Cap on bankers’ bonuses dropped in 'obscene' decision


The Bank said axing the restriction, which Britain inherited from the EU, would enable financial groups to re-structure pay faster and give them greater flexibility over their costs when dealing with downturns.

The Financial Conduct Authority said scrapping the bonus cap would help the City compete for and attract top talent, as well as protect businesses by making more of bankers’ pay packets variable.

However, TUC general secretary Paul Nowak claimed it showed the Government was keen to help the rich, rather than families struggling due to the inflationary squeeze on their finances.

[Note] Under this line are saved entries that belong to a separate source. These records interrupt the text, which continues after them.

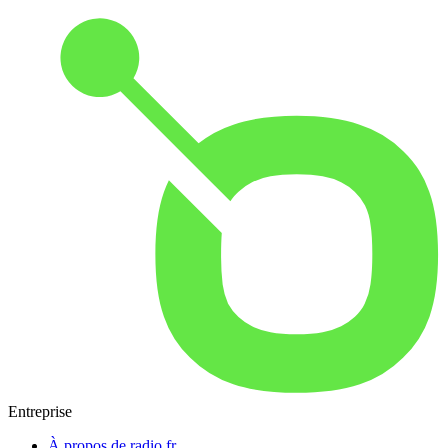
Entreprise
À propos de radio.fr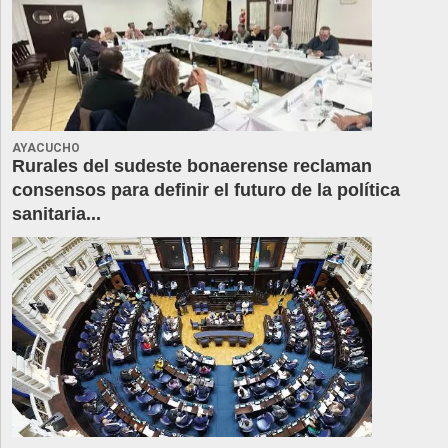
AYACUCHO
Rurales del sudeste bonaerense reclaman
consensos para definir el futuro de la política
sanitaria...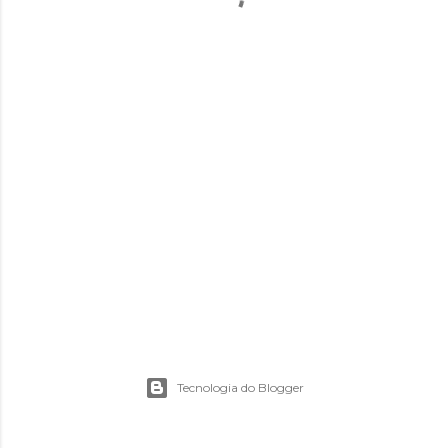
Tecnologia do Blogger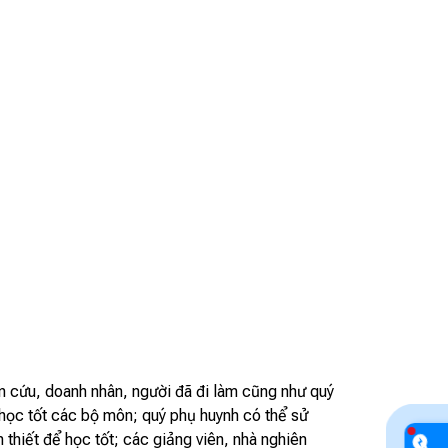
 cứu, doanh nhân, người đã đi làm cũng như quý
 học tốt các bộ môn; quý phụ huynh có thể sử
thiết để học tốt; các giảng viên, nhà nghiên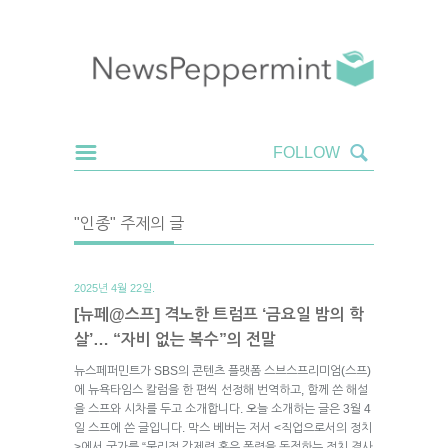
"인종" 주제의 글
2025년 4월 22일.
[뉴페@스프] 격노한 트럼프 ‘금요일 밤의 학
살’… “자비 없는 복수”의 전말
뉴스페퍼민트가 SBS의 콘텐츠 플랫폼 스브스프리미엄(스프)
에 뉴욕타임스 칼럼을 한 편씩 선정해 번역하고, 함께 쓴 해설
을 스프와 시차를 두고 소개합니다. 오늘 소개하는 글은 3월 4
일 스프에 쓴 글입니다. 막스 베버는 저서 <직업으로서의 정치
>에서 국가를 “물리적 강제력 혹은 폭력을 독점하는 정치 결사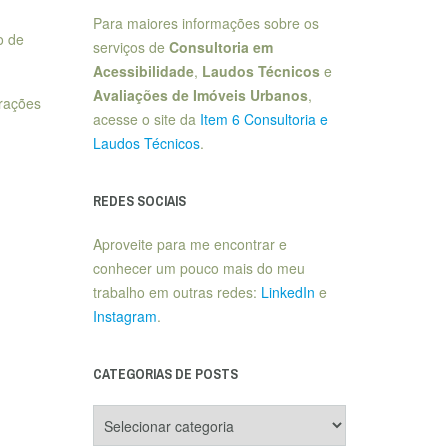
Para maiores informações sobre os
o de
serviços de
Consultoria em
Acessibilidade
,
Laudos Técnicos
e
Avaliações de Imóveis Urbanos
,
trações
acesse o site da
Item 6 Consultoria e
Laudos Técnicos
.
REDES SOCIAIS
Aproveite para me encontrar e
conhecer um pouco mais do meu
trabalho em outras redes:
LinkedIn
e
Instagram
.
CATEGORIAS DE POSTS
Categorias
de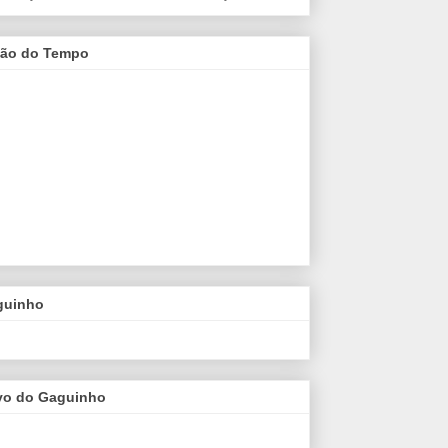
são do Tempo
guinho
vo do Gaguinho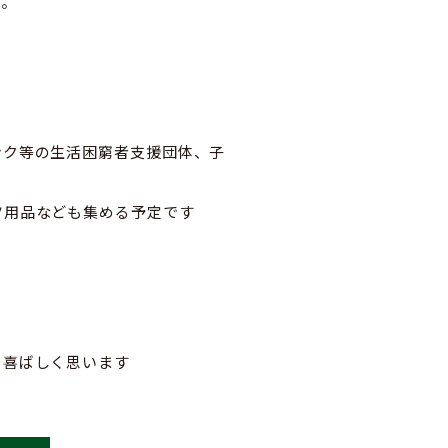
す。
ンク等の生活困窮者支援団体、子
ツ用品なども集める予定です
を喜ばしく思います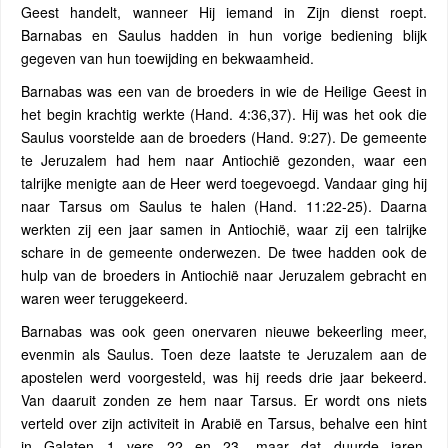
Geest handelt, wanneer Hij iemand in Zijn dienst roept.
Barnabas en Saulus hadden in hun vorige bediening blijk
gegeven van hun toewijding en bekwaamheid.
Barnabas was een van de broeders in wie de Heilige Geest in
het begin krachtig werkte (Hand. 4:36,37). Hij was het ook die
Saulus voorstelde aan de broeders (Hand. 9:27). De gemeente
te Jeruzalem had hem naar Antiochië gezonden, waar een
talrijke menigte aan de Heer werd toegevoegd. Vandaar ging hij
naar Tarsus om Saulus te halen (Hand. 11:22-25). Daarna
werkten zij een jaar samen in Antiochië, waar zij een talrijke
schare in de gemeente onderwezen. De twee hadden ook de
hulp van de broeders in Antiochië naar Jeruzalem gebracht en
waren weer teruggekeerd.
Barnabas was ook geen onervaren nieuwe bekeerling meer,
evenmin als Saulus. Toen deze laatste te Jeruzalem aan de
apostelen werd voorgesteld, was hij reeds drie jaar bekeerd.
Van daaruit zonden ze hem naar Tarsus. Er wordt ons niets
verteld over zijn activiteit in Arabië en Tarsus, behalve een hint
in Galaten 1 vers 22 en 23, maar dat duurde jaren.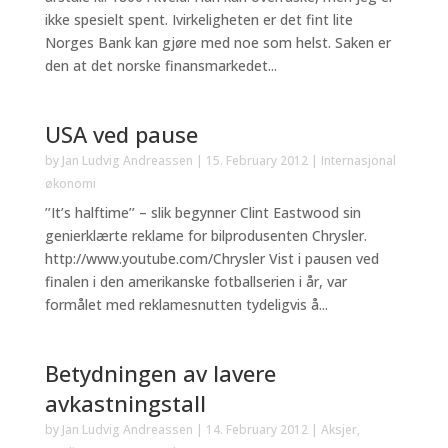
ikke spesielt spent. Ivirkeligheten er det fint lite
Norges Bank kan gjøre med noe som helst. Saken er
den at det norske finansmarkedet...
USA ved pause
by
Jan Ludvig Andreassen
|
15. February 2012
|
Internasjonal
økonomi
’’It’s halftime’’ – slik begynner Clint Eastwood sin
genierklærte reklame for bilprodusenten Chrysler.
http://www.youtube.com/Chrysler Vist i pausen ved
finalen i den amerikanske fotballserien i år, var
formålet med reklamesnutten tydeligvis å...
Betydningen av lavere
avkastningstall
by
Jan Ludvig Andreassen
|
14. February 2012
|
Aksjer
,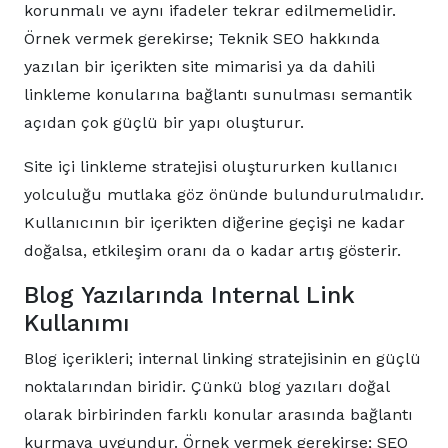
korunmalı ve aynı ifadeler tekrar edilmemelidir.
Örnek vermek gerekirse; Teknik SEO hakkında
yazılan bir içerikten site mimarisi ya da dahili
linkleme konularına bağlantı sunulması semantik
açıdan çok güçlü bir yapı oluşturur.
Site içi linkleme stratejisi oluştururken kullanıcı
yolculuğu mutlaka göz önünde bulundurulmalıdır.
Kullanıcının bir içerikten diğerine geçişi ne kadar
doğalsa, etkileşim oranı da o kadar artış gösterir.
Blog Yazılarında Internal Link
Kullanımı
Blog içerikleri; internal linking stratejisinin en güçlü
noktalarından biridir. Çünkü blog yazıları doğal
olarak birbirinden farklı konular arasında bağlantı
kurmaya uygundur. Örnek vermek gerekirse; SEO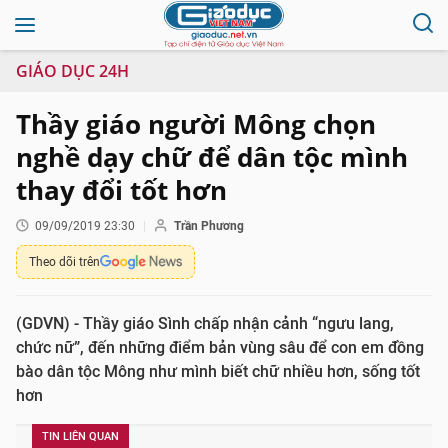
GIÁO DỤC 24H
Thầy giáo người Mông chọn
nghề dạy chữ để dân tộc mình
thay đổi tốt hơn
09/09/2019 23:30
Trần Phương
Theo dõi trên
(GDVN) - Thầy giáo Sình chấp nhận cảnh “ngưu lang,
chức nữ”, đến những điểm bản vùng sâu để con em đồng
bào dân tộc Mông như mình biết chữ nhiều hơn, sống tốt
hơn
TIN LIÊN QUAN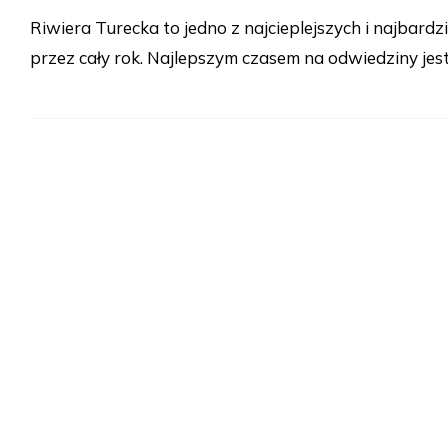
Riwiera Turecka to jedno z najcieplejszych i najbardz
przez cały rok. Najlepszym czasem na odwiedziny jes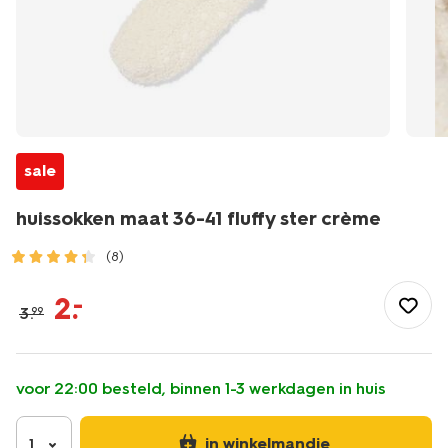
sale
huissokken maat 36-41 fluffy ster crème
(8)
/dames/beenmode/sokken/sokken/huissokken-
maat-
2
.
–
3
.
99
36-
41-
fluffy-
ster-
voor 22:00 besteld, binnen 1-3 werkdagen in huis
creme-
61100309.html
in winkelmandje
1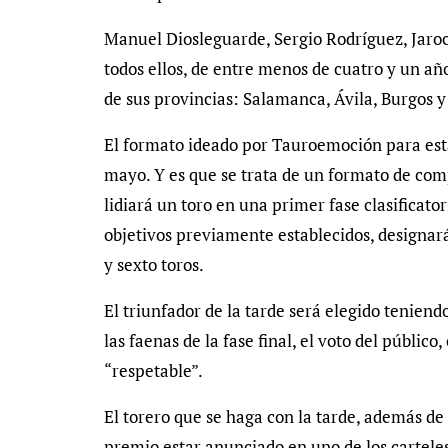
Manuel Diosleguarde, Sergio Rodríguez, Jaro
todos ellos, de entre menos de cuatro y un añ
de sus provincias: Salamanca, Ávila, Burgos y
El formato ideado por Tauroemoción para esta 
mayo. Y es que se trata de un formato de com
lidiará un toro en una primer fase clasificator
objetivos previamente establecidos, designará 
y sexto toros.
El triunfador de la tarde será elegido tenien
las faenas de la fase final, el voto del públ
“respetable”.
El torero que se haga con la tarde, además de 
premio estar anunciado en uno de los cartele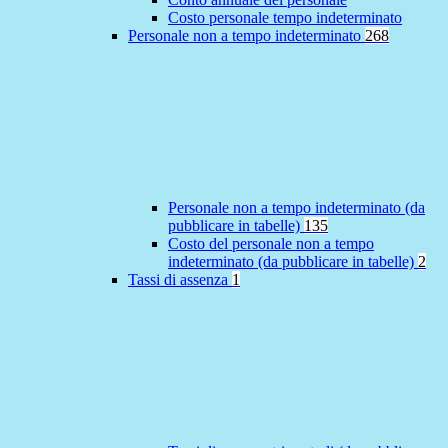
Costo personale tempo indeterminato
Personale non a tempo indeterminato
268
Personale non a tempo indeterminato (da
pubblicare in tabelle)
135
Costo del personale non a tempo
indeterminato (da pubblicare in tabelle)
2
Tassi di assenza
1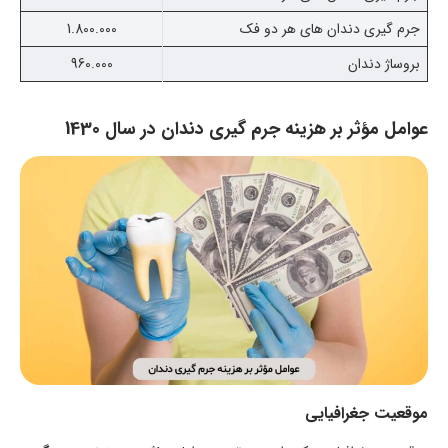
جرم گیری دندان های هر دو فک
1.800.000
بروساژ دندان
960.000
عوامل مؤثر بر هزینه جرم گیری دندان در سال 1430
موقعیت جغرافیایی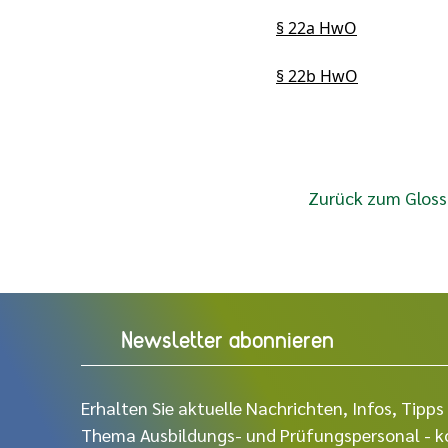
§ 22a HwO
§ 22b HwO
Zurück zum Gloss
Newsletter abonnieren
Erhalten Sie aktuelle Nachrichten, Infos, Tip
Thema Ausbildungs- und Prüfungspersonal - ko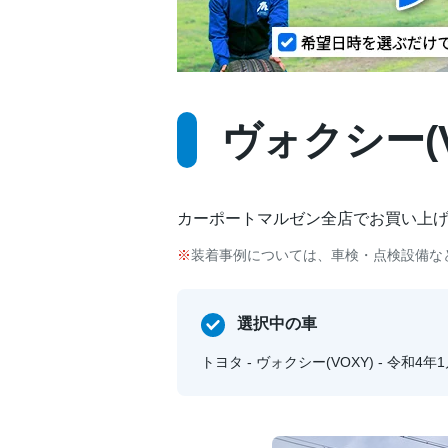
ヴォクシー(V
カーポートマルゼン全店でお買い上
装着事例については、車検・点検設備な
選択中の車
トヨタ - ヴォクシー(VOXY) - 令和4年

He said: “This is an obscene decision. City financiers are already enjoying bumper bonuses. At a time when millions up and down the country are struggling to make ends meet – this is an insult to working people. Rishi Sunak has shown once again that he is more interested in feather-nesting the super-wealthy than helping struggling families. Rampant inequality will do ­nothing to boost growth or ­competitiveness – it will just hold our economy back.”

Ben Blackett-Ord, founder of regulation consultant Bovill, said the bonus cap was part of a package of measures to rein in the excesses of the banking sector after the global financial crisis of 2007-09. Despite the intention behind it, he said: “It is difficult to see any evidence that it has done anything to improve conduct.”

He added that clawing back bonuses, rather than capping them, would be more effective at ensuring bankers behaved themselves.

Mr Blackett-Ord argued: “The ability to claw them back is an incredibly powerful tool, and one that I’d suspect is under-utilised.”

Adrian Crawford, employment partner at legal firm Kingsley Napley, said that while scrapping the bonus cap would likely lead to higher bonuses for bankers, pay was still subject to being docked or clawed back if their conduct fell below the levels expected of them.

“Even after the bonus cap has gone, banks will still face significant constraints on the way they structure pay,” he said.

“In view of changes in the regulatory environment, this is not so much turning the clock back as moving into a new environment with the banks having more freedom but still being subject to significant constraints.”